*** Selected text Section Begins ***

Meg Hillier: I will be brief. Perhaps the hon. Gentleman should visit constituencies like mine, where the Homerton hospital is a foundation trust made up of members of the public who have joined and created a mutual to help to run and hold the hospital to account. Does he not accept that that is a real achievement—one that we should perhaps see more of?

Grant Shapps: I absolutely agree. We like the idea of foundation trusts and we want to go further and faster with them. We were going in that direction, until it was all reversed for the first half of the decade during which the Government were in power—before we realised the error of their ways.

As I say, it is a problem of accountability. A great example is closing a chemotherapy unit on a temporary basis, when the entire community realises that it is actually being closed permanently. Chemotherapy is a treatment that people want to have close to home, if at all possible, for the simple reason that it is an uncomfortable experience. It is highly undesirable for people who are feeling sick to have to travel miles after their treatment.

I have heard of cases of chemotherapy units being closed on a temporary basis in order to remove the need for the local NHS trust to consult the public on the closure. A temporary closure, unlike a permanent one, requires no consultation. Having temporarily closed the unit, the trust then consults on a permanent closure. The effect has been to close the chemotherapy unit permanently, while calling the closure temporary. The rules have been circumvented by pretending to have a consultation, even though the unit is already closed. That is just another example of the lack of accountability that has found its way, almost systematically, into the health service. The Secretary of State should address that issue.

*** Selected text Section Ends ***
*** Source data Section Begins ***

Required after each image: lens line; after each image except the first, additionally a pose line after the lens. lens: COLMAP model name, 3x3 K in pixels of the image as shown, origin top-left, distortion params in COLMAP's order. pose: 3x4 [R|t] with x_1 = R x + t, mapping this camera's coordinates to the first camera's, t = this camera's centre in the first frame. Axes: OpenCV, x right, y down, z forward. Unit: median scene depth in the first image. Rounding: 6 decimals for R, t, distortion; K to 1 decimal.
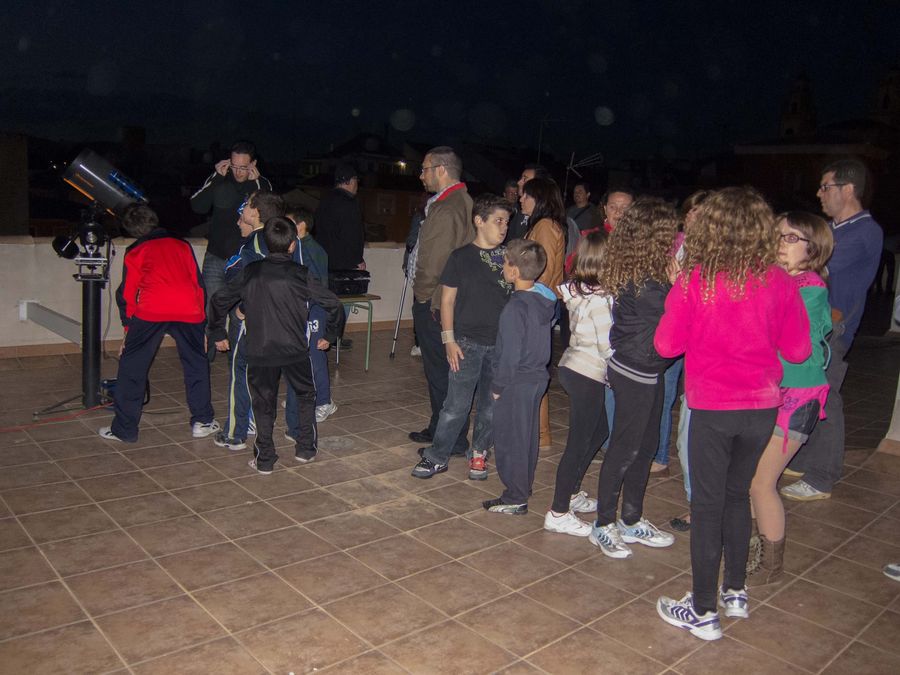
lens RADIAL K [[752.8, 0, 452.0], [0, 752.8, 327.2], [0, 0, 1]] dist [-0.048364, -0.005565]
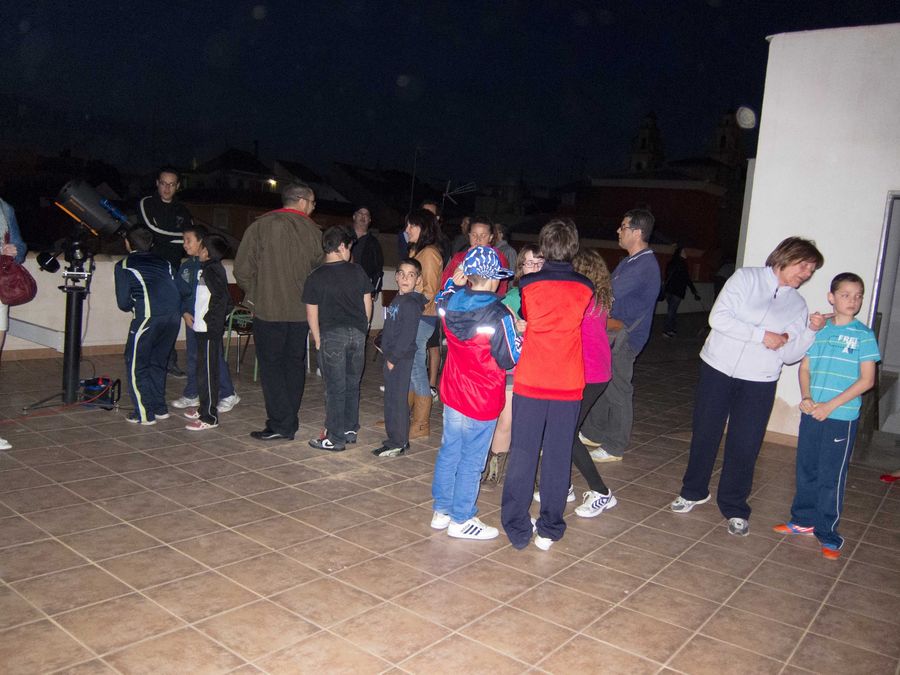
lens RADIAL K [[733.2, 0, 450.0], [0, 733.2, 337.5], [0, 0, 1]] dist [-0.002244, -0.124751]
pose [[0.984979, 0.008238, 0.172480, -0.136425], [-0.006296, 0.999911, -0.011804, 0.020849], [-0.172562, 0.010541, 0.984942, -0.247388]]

*** Source data Section Ends ***

**Actions to take**
1. From the debate extract on hospital accountability, copy the part that opens with the words containing "Grant Shapps: I" and closes with "after their treatment.".
2. Condense the paragraph of the debate extract on hospital accountability that begins "I have heard of cases" into a short list, keeping its main facts.
None of the material is needed for this work.

**Answers to the problems**
1.
Grant Shapps: I absolutely agree. We like the idea of foundation trusts and we want to go further and faster with them. We were going in that direction, until it was all reversed for the first half of the decade during which the Government were in power—before we realised the error of their ways.

As I say, it is a problem of accountability. A great example is closing a chemotherapy unit on a temporary basis, when the entire community realises that it is actually being closed permanently. Chemotherapy is a treatment that people want to have close to home, if at all possible, for the simple reason that it is an uncomfortable experience. It is highly undesirable for people who are feeling sick to have to travel miles after their treatment.

2.
- Chemotherapy units have reportedly been closed "temporarily" so the local NHS trust need not consult the public.
- A temporary closure requires no consultation; a permanent one does.
- The trust then consults on permanent closure while the unit is already shut, so the closure is effectively permanent.
- This circumvents the rules and is cited as an example of an almost systematic lack of accountability in the health service.
- The Secretary of State should address the issue.